Document.

****

I have always shot with one eye. I have tried a couple of times to keep both eyes open and really have a tough time focusing. I have heard it is better with two eyes so I am trying to get better at using both. When I go to the range next time I will try both methods and see which one serves me better.


----------



## clanger

zhurdan said:


> Sounds silly, but try turning your head ever so slightly to one side or the other.
> Just something to try. Hope it helps.
> 
> Zhur


Good suggestion- commonly used when 'blading', as in your body (or parts) is more bladed (angled) to the target.


----------



## falchunt

I use both eyes unless I am looking through a scope. Handguns are from a close enough range that I guess I feel comfortable without closing one eye. I also close my left eye if I am using open sights on a rifle from a good distance. Unless of course we are talking about first person shooters, then you keep both eyes open and just put the "+" on the target.


----------



## austin88

i usually use one eye...but hey that whole shoots at smells was pretty funny


----------



## MJP

left eye closed but will eventually keep it open once I get better at it.


----------



## dondavis3

I usually keep one eye closed for pistol & rifle - both open for shotgun.

:smt1099


----------



## TheReaper

I shoot a handgun with both eyes open.


----------



## sloopy312

*Eyes Wide Open*

Here is a neat way to practice using both eyes open to learn how to get on target quickly:

1. Determine which is your dominate eye. This is so you can check the accuracy of your "aim" after pointing.
2.Now point your finger[thumb down] at a spot [I say finger because you don't scare the heeby geebes out of someone at a restaurant ] like you'd be aiming your pistol with your gun hand.
3. Now close your non-dominate eye and see how close you are to the coffee spout or mark on the wall you "aimed" at.
4. You can do this hundreds of times a day and as you get better on aim you can speed up your getting on another target. This is my own method but it worked for me when I used to shoot.


----------



## The Reaper

WOW I'm guessing the way you figure out your Dominant eye is by pointing at an object then closing both eyes one at a time and see which is ACTUALLY pointing at the object?????

Cause I tried what Sloopy said and every single thing I point at it always ends up being my left eye that is on the "target."

I'm right handed and usually close my left eye to shoot. So I should be relying on my left eye more than my right then??? According to this test? Could this be why I'm always shooting a little left on 10 yard targets with a pistol?


----------



## VAMarine

Cross dominant shooting is a funny thing, I'm left eye dominant and right handed and I've noticed the following:

With pistols, I shoot more accurately using my left eye, but I've always been center when shooting with my right eye only, I just shoot tighter groups closing my left eye.

With pistols, I can get good two eyes open sight picture by indexing my chin on my right shoulder and score good quick hits and maintain more peripheral vision than shooting with one eye open and one eye closed. Some like to cant the gun to the left at around a 45 degree angle (plus or minus) and have good results, but I didn't like the way the gun handled during recoil in that position.

****

Material provided.
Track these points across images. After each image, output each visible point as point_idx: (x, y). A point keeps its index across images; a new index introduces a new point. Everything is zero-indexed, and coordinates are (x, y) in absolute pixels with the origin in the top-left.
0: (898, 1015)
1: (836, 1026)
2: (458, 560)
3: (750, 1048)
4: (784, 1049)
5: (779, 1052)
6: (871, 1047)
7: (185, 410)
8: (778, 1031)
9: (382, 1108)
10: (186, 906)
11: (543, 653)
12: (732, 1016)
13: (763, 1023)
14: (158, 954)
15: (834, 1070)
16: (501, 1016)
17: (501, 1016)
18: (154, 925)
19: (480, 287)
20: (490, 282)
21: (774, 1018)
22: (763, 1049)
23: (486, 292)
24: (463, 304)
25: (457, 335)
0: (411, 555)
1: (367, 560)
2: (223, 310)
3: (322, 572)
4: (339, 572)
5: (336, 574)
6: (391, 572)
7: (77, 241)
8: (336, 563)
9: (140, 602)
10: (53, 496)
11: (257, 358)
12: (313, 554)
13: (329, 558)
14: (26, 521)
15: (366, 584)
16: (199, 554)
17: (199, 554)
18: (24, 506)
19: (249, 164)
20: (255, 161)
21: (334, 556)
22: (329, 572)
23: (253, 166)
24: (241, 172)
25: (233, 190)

****

Written request 1. In the shooting thread, which eyes does dondavis3 keep open when shooting a shotgun?
Written request 2. Write out the stretch of the shooting thread from "WOW I'm guessing" through "at the object?????", word for word.

Exercise answer 1. Both eyes.

Exercise answer 2.
WOW I'm guessing the way you figure out your Dominant eye is by pointing at an object then closing both eyes one at a time and see which is ACTUALLY pointing at the object?????